Instructions to follow:
Nothing in the data may be altered, so output all of it exactly.

Dataset extract:
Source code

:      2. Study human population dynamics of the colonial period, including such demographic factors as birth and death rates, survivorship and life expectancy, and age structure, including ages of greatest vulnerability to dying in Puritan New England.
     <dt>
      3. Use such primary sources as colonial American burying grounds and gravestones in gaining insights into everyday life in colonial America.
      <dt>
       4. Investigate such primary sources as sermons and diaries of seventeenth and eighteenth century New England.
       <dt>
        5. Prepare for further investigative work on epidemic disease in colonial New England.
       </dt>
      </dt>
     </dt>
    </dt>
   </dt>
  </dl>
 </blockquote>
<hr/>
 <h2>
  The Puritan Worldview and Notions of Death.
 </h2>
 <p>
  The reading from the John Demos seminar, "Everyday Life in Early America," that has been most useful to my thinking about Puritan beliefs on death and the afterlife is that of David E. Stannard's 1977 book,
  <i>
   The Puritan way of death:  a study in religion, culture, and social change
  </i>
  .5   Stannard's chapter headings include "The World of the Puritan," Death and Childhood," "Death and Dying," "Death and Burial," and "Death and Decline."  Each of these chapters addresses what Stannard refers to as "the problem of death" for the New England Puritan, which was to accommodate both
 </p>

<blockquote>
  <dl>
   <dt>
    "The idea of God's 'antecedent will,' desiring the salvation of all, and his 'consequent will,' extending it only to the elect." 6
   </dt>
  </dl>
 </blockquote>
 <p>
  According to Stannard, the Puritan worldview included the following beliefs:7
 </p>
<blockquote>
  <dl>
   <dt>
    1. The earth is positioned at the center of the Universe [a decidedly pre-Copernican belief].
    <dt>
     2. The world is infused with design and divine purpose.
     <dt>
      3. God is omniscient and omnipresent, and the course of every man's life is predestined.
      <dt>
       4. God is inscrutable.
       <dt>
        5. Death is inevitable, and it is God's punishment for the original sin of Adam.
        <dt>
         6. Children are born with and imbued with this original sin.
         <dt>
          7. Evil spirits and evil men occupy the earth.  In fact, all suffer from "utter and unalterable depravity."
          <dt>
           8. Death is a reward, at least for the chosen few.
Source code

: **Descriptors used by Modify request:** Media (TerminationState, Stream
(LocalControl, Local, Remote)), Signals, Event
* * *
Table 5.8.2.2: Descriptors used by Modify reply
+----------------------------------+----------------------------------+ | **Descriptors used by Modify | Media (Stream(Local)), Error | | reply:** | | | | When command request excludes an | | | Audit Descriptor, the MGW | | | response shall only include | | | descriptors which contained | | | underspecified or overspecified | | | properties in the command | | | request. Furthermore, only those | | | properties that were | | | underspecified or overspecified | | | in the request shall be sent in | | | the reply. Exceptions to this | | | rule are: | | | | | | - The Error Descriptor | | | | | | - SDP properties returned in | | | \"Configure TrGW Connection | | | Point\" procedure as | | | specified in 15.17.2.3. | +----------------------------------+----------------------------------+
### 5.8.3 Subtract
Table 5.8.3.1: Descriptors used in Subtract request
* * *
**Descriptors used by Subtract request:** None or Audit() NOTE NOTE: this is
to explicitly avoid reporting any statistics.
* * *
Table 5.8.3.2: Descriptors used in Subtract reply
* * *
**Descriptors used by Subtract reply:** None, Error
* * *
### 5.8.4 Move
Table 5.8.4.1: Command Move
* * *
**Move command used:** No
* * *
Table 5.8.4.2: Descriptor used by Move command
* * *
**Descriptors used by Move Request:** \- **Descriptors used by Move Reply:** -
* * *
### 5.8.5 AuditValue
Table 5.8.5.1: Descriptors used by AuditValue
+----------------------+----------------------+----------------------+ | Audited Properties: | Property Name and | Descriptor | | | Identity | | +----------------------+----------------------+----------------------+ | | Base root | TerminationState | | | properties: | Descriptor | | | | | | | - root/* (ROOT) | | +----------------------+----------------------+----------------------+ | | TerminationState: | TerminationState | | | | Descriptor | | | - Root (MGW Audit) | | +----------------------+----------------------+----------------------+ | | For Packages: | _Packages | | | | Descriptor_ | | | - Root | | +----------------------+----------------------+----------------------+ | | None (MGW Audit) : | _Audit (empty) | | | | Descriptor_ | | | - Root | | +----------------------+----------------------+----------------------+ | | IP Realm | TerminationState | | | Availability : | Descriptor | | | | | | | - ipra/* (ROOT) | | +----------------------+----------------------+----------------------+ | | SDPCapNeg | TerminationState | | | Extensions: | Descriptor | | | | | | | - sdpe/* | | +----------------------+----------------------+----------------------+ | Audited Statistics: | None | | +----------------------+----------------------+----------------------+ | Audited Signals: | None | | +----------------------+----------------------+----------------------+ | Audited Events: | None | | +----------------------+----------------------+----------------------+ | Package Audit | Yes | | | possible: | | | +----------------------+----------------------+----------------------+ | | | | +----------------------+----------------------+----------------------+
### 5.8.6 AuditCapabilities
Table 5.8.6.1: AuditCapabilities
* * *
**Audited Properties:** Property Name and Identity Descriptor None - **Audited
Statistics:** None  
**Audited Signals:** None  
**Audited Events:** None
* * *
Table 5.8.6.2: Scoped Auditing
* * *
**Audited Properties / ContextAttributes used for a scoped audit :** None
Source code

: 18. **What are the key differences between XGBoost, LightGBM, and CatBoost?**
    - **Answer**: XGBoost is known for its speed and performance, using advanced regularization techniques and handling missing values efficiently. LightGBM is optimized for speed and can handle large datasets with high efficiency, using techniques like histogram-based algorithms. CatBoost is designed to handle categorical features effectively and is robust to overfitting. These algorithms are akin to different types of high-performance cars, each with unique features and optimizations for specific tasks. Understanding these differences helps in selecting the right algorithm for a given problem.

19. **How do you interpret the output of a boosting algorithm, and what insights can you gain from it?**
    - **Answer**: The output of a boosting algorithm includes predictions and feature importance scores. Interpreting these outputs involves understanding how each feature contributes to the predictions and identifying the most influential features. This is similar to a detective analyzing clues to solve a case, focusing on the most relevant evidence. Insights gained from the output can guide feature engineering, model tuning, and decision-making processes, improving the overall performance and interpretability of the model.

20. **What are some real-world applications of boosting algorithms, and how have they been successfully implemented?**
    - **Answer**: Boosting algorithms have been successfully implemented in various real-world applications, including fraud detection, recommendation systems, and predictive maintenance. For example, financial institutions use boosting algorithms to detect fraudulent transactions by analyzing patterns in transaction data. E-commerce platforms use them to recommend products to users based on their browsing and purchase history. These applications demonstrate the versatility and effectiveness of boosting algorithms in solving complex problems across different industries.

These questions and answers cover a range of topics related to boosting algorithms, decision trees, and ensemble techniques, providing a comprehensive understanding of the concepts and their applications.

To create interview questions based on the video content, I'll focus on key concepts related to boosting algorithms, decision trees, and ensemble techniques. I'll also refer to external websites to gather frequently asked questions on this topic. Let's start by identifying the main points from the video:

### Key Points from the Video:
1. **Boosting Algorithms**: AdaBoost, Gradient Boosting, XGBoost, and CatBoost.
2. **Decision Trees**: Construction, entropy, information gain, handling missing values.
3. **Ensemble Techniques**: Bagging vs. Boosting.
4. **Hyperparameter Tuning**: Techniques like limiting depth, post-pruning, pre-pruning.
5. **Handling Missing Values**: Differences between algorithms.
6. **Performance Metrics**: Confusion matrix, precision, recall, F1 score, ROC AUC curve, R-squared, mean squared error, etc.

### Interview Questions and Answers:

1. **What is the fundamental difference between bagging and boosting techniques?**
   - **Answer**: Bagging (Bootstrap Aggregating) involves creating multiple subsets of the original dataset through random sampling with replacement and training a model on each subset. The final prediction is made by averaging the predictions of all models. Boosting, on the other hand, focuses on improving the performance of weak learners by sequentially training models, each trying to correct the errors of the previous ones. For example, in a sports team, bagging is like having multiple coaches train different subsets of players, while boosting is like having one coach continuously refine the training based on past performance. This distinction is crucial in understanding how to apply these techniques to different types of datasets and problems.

Result:
Source code

:      2. Study human population dynamics of the colonial period, including such demographic factors as birth and death rates, survivorship and life expectancy, and age structure, including ages of greatest vulnerability to dying in Puritan New England.
     <dt>
      3. Use such primary sources as colonial American burying grounds and gravestones in gaining insights into everyday life in colonial America.
      <dt>
       4. Investigate such primary sources as sermons and diaries of seventeenth and eighteenth century New England.
       <dt>
        5. Prepare for further investigative work on epidemic disease in colonial New England.
       </dt>
      </dt>
     </dt>
    </dt>
   </dt>
  </dl>
 </blockquote>
<hr/>
 <h2>
  The Puritan Worldview and Notions of Death.
 </h2>
 <p>
  The reading from the John Demos seminar, "Everyday Life in Early America," that has been most useful to my thinking about Puritan beliefs on death and the afterlife is that of David E. Stannard's 1977 book,
  <i>
   The Puritan way of death:  a study in religion, culture, and social change
  </i>
  .5   Stannard's chapter headings include "The World of the Puritan," Death and Childhood," "Death and Dying," "Death and Burial," and "Death and Decline."  Each of these chapters addresses what Stannard refers to as "the problem of death" for the New England Puritan, which was to accommodate both
 </p>

<blockquote>
  <dl>
   <dt>
    "The idea of God's 'antecedent will,' desiring the salvation of all, and his 'consequent will,' extending it only to the elect." 6
   </dt>
  </dl>
 </blockquote>
 <p>
  According to Stannard, the Puritan worldview included the following beliefs:7
 </p>
<blockquote>
  <dl>
   <dt>
    1. The earth is positioned at the center of the Universe [a decidedly pre-Copernican belief].
    <dt>
     2. The world is infused with design and divine purpose.
     <dt>
      3. God is omniscient and omnipresent, and the course of every man's life is predestined.
      <dt>
       4. God is inscrutable.
       <dt>
        5. Death is inevitable, and it is God's punishment for the original sin of Adam.
        <dt>
         6. Children are born with and imbued with this original sin.
         <dt>
          7. Evil spirits and evil men occupy the earth.  In fact, all suffer from "utter and unalterable depravity."
          <dt>
           8. Death is a reward, at least for the chosen few.
Source code

: **Descriptors used by Modify request:** Media (TerminationState, Stream
(LocalControl, Local, Remote)), Signals, Event
* * *
Table 5.8.2.2: Descriptors used by Modify reply
+----------------------------------+----------------------------------+ | **Descriptors used by Modify | Media (Stream(Local)), Error | | reply:** | | | | When command request excludes an | | | Audit Descriptor, the MGW | | | response shall only include | | | descriptors which contained | | | underspecified or overspecified | | | properties in the command | | | request. Furthermore, only those | | | properties that were | | | underspecified or overspecified | | | in the request shall be sent in | | | the reply. Exceptions to this | | | rule are: | | | | | | - The Error Descriptor | | | | | | - SDP properties returned in | | | \"Configure TrGW Connection | | | Point\" procedure as | | | specified in 15.17.2.3. | +----------------------------------+----------------------------------+
### 5.8.3 Subtract
Table 5.8.3.1: Descriptors used in Subtract request
* * *
**Descriptors used by Subtract request:** None or Audit() NOTE NOTE: this is
to explicitly avoid reporting any statistics.
* * *
Table 5.8.3.2: Descriptors used in Subtract reply
* * *
**Descriptors used by Subtract reply:** None, Error
* * *
### 5.8.4 Move
Table 5.8.4.1: Command Move
* * *
**Move command used:** No
* * *
Table 5.8.4.2: Descriptor used by Move command
* * *
**Descriptors used by Move Request:** \- **Descriptors used by Move Reply:** -
* * *
### 5.8.5 AuditValue
Table 5.8.5.1: Descriptors used by AuditValue
+----------------------+----------------------+----------------------+ | Audited Properties: | Property Name and | Descriptor | | | Identity | | +----------------------+----------------------+----------------------+ | | Base root | TerminationState | | | properties: | Descriptor | | | | | | | - root/* (ROOT) | | +----------------------+----------------------+----------------------+ | | TerminationState: | TerminationState | | | | Descriptor | | | - Root (MGW Audit) | | +----------------------+----------------------+----------------------+ | | For Packages: | _Packages | | | | Descriptor_ | | | - Root | | +----------------------+----------------------+----------------------+ | | None (MGW Audit) : | _Audit (empty) | | | | Descriptor_ | | | - Root | | +----------------------+----------------------+----------------------+ | | IP Realm | TerminationState | | | Availability : | Descriptor | | | | | | | - ipra/* (ROOT) | | +----------------------+----------------------+----------------------+ | | SDPCapNeg | TerminationState | | | Extensions: | Descriptor | | | | | | | - sdpe/* | | +----------------------+----------------------+----------------------+ | Audited Statistics: | None | | +----------------------+----------------------+----------------------+ | Audited Signals: | None | | +----------------------+----------------------+----------------------+ | Audited Events: | None | | +----------------------+----------------------+----------------------+ | Package Audit | Yes | | | possible: | | | +----------------------+----------------------+----------------------+ | | | | +----------------------+----------------------+----------------------+
### 5.8.6 AuditCapabilities
Table 5.8.6.1: AuditCapabilities
* * *
**Audited Properties:** Property Name and Identity Descriptor None - **Audited
Statistics:** None  
**Audited Signals:** None  
**Audited Events:** None
* * *
Table 5.8.6.2: Scoped Auditing
* * *
**Audited Properties / ContextAttributes used for a scoped audit :** None
Source code

: 18. **What are the key differences between XGBoost, LightGBM, and CatBoost?**
    - **Answer**: XGBoost is known for its speed and performance, using advanced regularization techniques and handling missing values efficiently. LightGBM is optimized for speed and can handle large datasets with high efficiency, using techniques like histogram-based algorithms. CatBoost is designed to handle categorical features effectively and is robust to overfitting. These algorithms are akin to different types of high-performance cars, each with unique features and optimizations for specific tasks. Understanding these differences helps in selecting the right algorithm for a given problem.

19. **How do you interpret the output of a boosting algorithm, and what insights can you gain from it?**
    - **Answer**: The output of a boosting algorithm includes predictions and feature importance scores. Interpreting these outputs involves understanding how each feature contributes to the predictions and identifying the most influential features. This is similar to a detective analyzing clues to solve a case, focusing on the most relevant evidence. Insights gained from the output can guide feature engineering, model tuning, and decision-making processes, improving the overall performance and interpretability of the model.

20. **What are some real-world applications of boosting algorithms, and how have they been successfully implemented?**
    - **Answer**: Boosting algorithms have been successfully implemented in various real-world applications, including fraud detection, recommendation systems, and predictive maintenance. For example, financial institutions use boosting algorithms to detect fraudulent transactions by analyzing patterns in transaction data. E-commerce platforms use them to recommend products to users based on their browsing and purchase history. These applications demonstrate the versatility and effectiveness of boosting algorithms in solving complex problems across different industries.

These questions and answers cover a range of topics related to boosting algorithms, decision trees, and ensemble techniques, providing a comprehensive understanding of the concepts and their applications.

To create interview questions based on the video content, I'll focus on key concepts related to boosting algorithms, decision trees, and ensemble techniques. I'll also refer to external websites to gather frequently asked questions on this topic. Let's start by identifying the main points from the video:

### Key Points from the Video:
1. **Boosting Algorithms**: AdaBoost, Gradient Boosting, XGBoost, and CatBoost.
2. **Decision Trees**: Construction, entropy, information gain, handling missing values.
3. **Ensemble Techniques**: Bagging vs. Boosting.
4. **Hyperparameter Tuning**: Techniques like limiting depth, post-pruning, pre-pruning.
5. **Handling Missing Values**: Differences between algorithms.
6. **Performance Metrics**: Confusion matrix, precision, recall, F1 score, ROC AUC curve, R-squared, mean squared error, etc.

### Interview Questions and Answers:

1. **What is the fundamental difference between bagging and boosting techniques?**
   - **Answer**: Bagging (Bootstrap Aggregating) involves creating multiple subsets of the original dataset through random sampling with replacement and training a model on each subset. The final prediction is made by averaging the predictions of all models. Boosting, on the other hand, focuses on improving the performance of weak learners by sequentially training models, each trying to correct the errors of the previous ones. For example, in a sports team, bagging is like having multiple coaches train different subsets of players, while boosting is like having one coach continuously refine the training based on past performance. This distinction is crucial in understanding how to apply these techniques to different types of datasets and problems.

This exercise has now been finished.